Celui-ci a porté plainte en diffamation en avril contre le magazine The Atlantic et la journaliste qui a rédigé l’article, Sarah Fitzpatrick, selon lequel il était sur la sellette en raison « d’épisodes de consommation excessive d’alcool » et « d’absences inexpliquées ». Dans sa plainte, Kash Patel dénonce « une attaque diffamatoire, malveillante et à charge » et critique l’usage de sources anonymes.

Une enquête jugée préoccupante pour la presse

D’après les sources citées par MS Now, une telle enquête serait inhabituelle car elle ne concernerait pas des informations classifiées, mais des échanges avec une journaliste.

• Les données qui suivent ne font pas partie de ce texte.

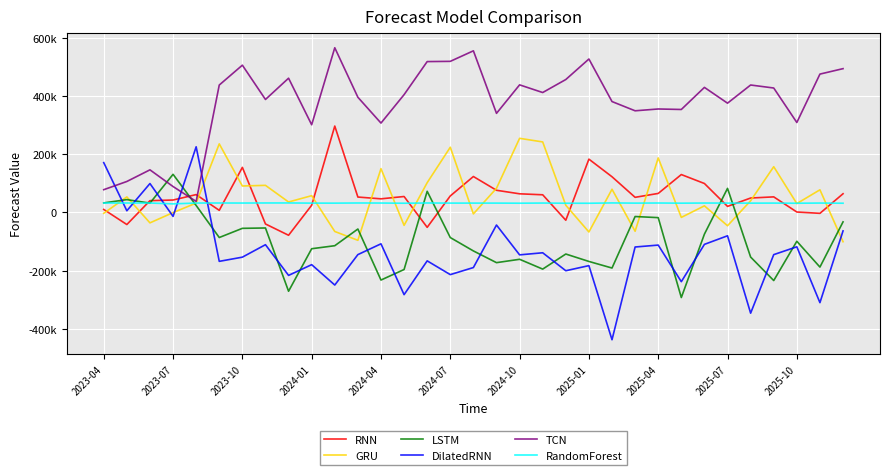

Does the chart have visible grid lines?

Yes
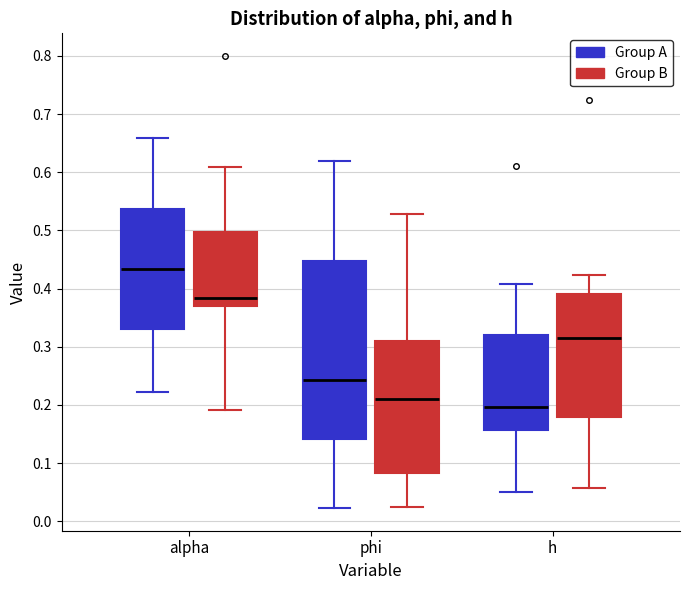

Where does the lower whisker of the box for alpha (Group B) end on the y-axis? The values are not printed on the chart, so give them approximately, as read against the axis.

0.19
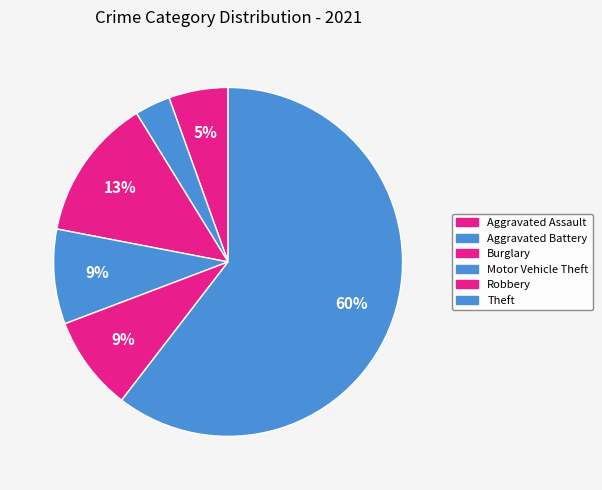

How many segments does this pie chart have?

6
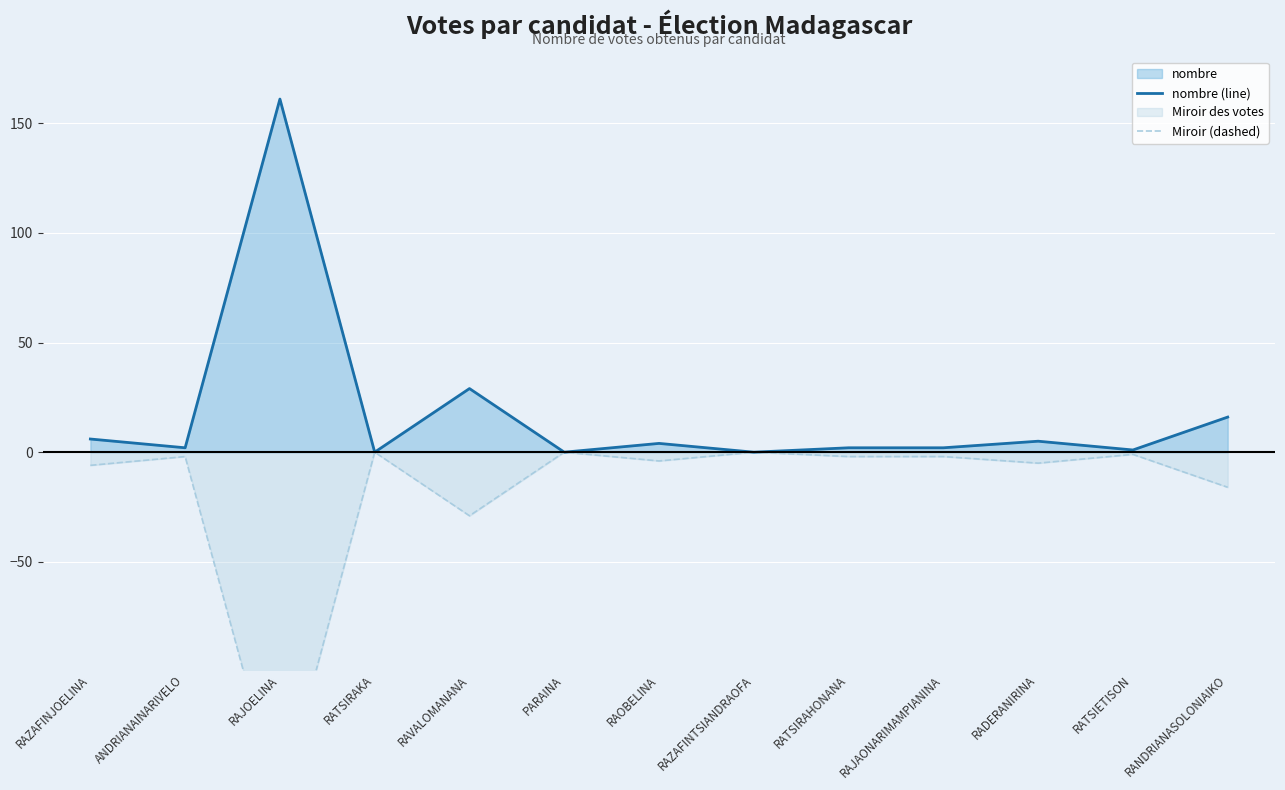

At how many categories does at least one series exceed -133?

13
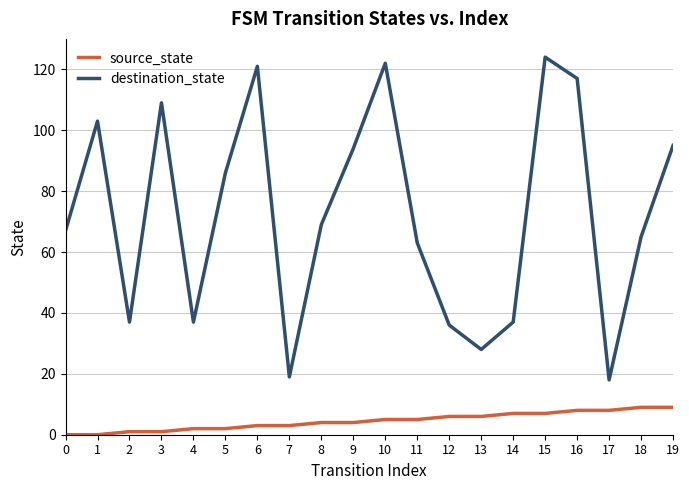

What are all the series names shown in the legend?

source_state, destination_state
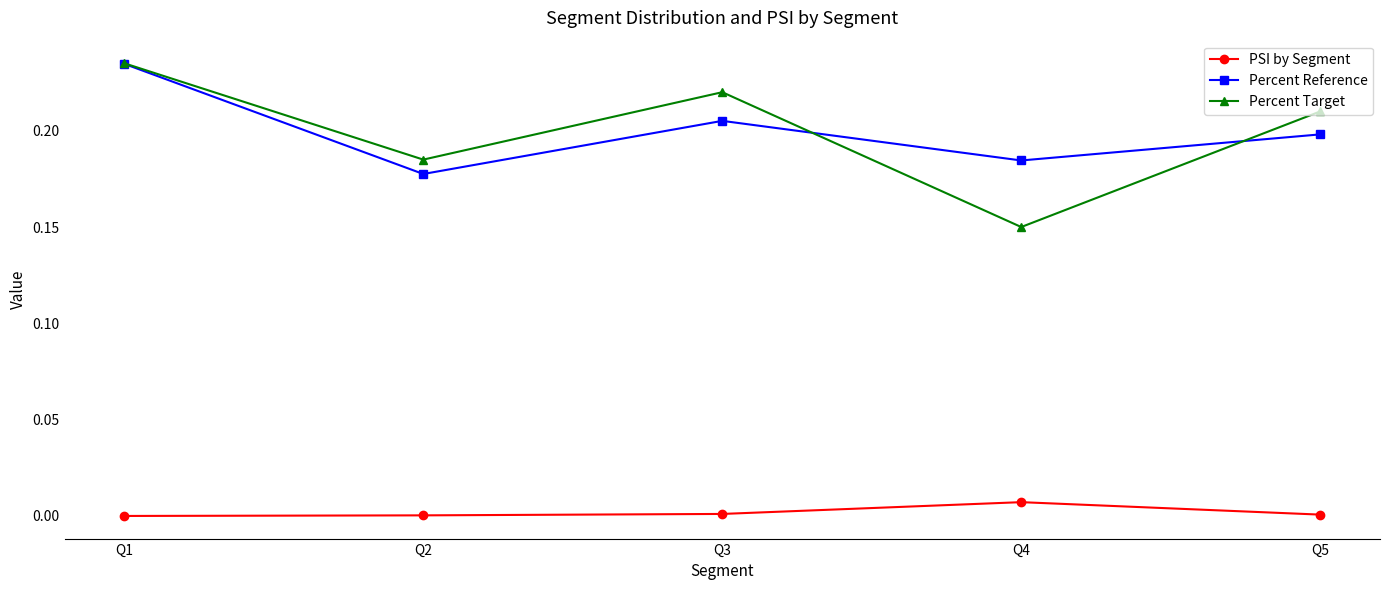

Rank the categories by Percent Target value from lowest to highest.

Q4, Q2, Q5, Q3, Q1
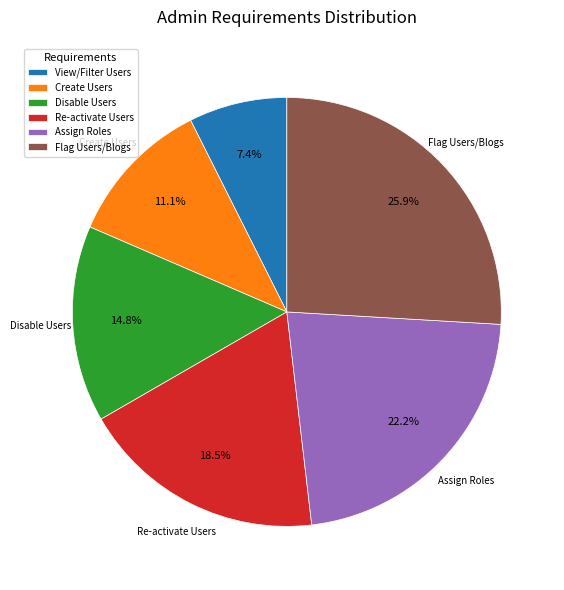

Is there a majority slice in this chart?

No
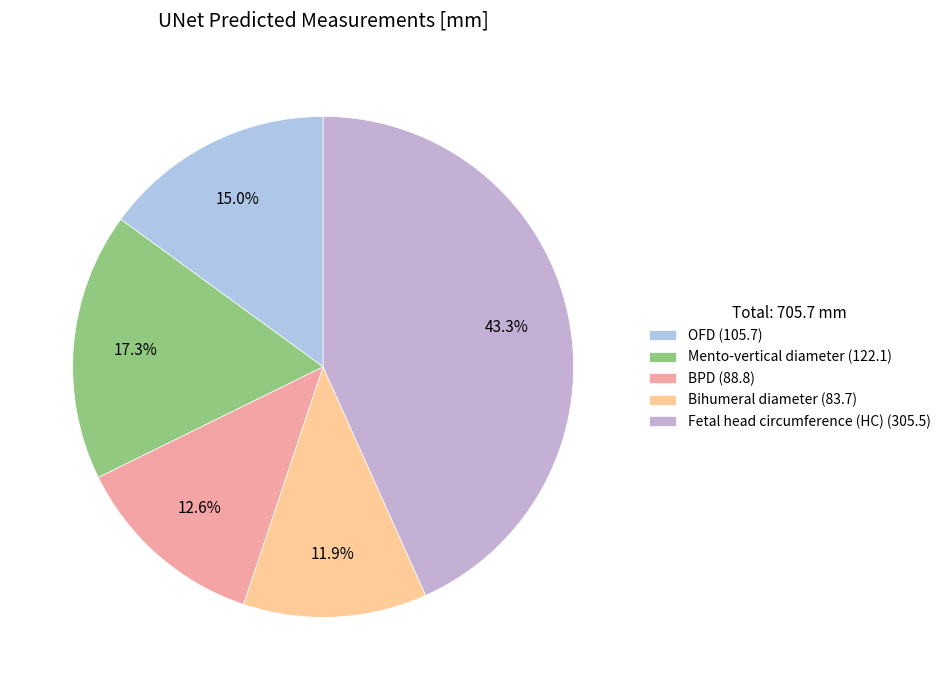

True or false: OFD accounts for 15% of the total.

True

Une situation qui inquiète le média visé. « Si elle est avérée, une enquête pénale du FBI sur des fuites ciblant notre journaliste représenterait une attaque contre la presse libre et le premier amendement de la Constitution », a réagi Jeffrey Goldberg, rédacteur en chef de The Atlantic. « Nous ne nous laisserons pas intimider par des enquêtes illégitimes ou d’autres actes de représailles à motivation politique », a-t-il ajouté.

Le FBI, de son côté, réfute fermement l’existence d’une telle enquête. « C’est complètement faux. Aucune enquête de ce type n’existe et la journaliste que vous mentionnez ne fait l’objet d’aucune enquête », insiste son porte‑parole dans un communiqué relayé par le magazine.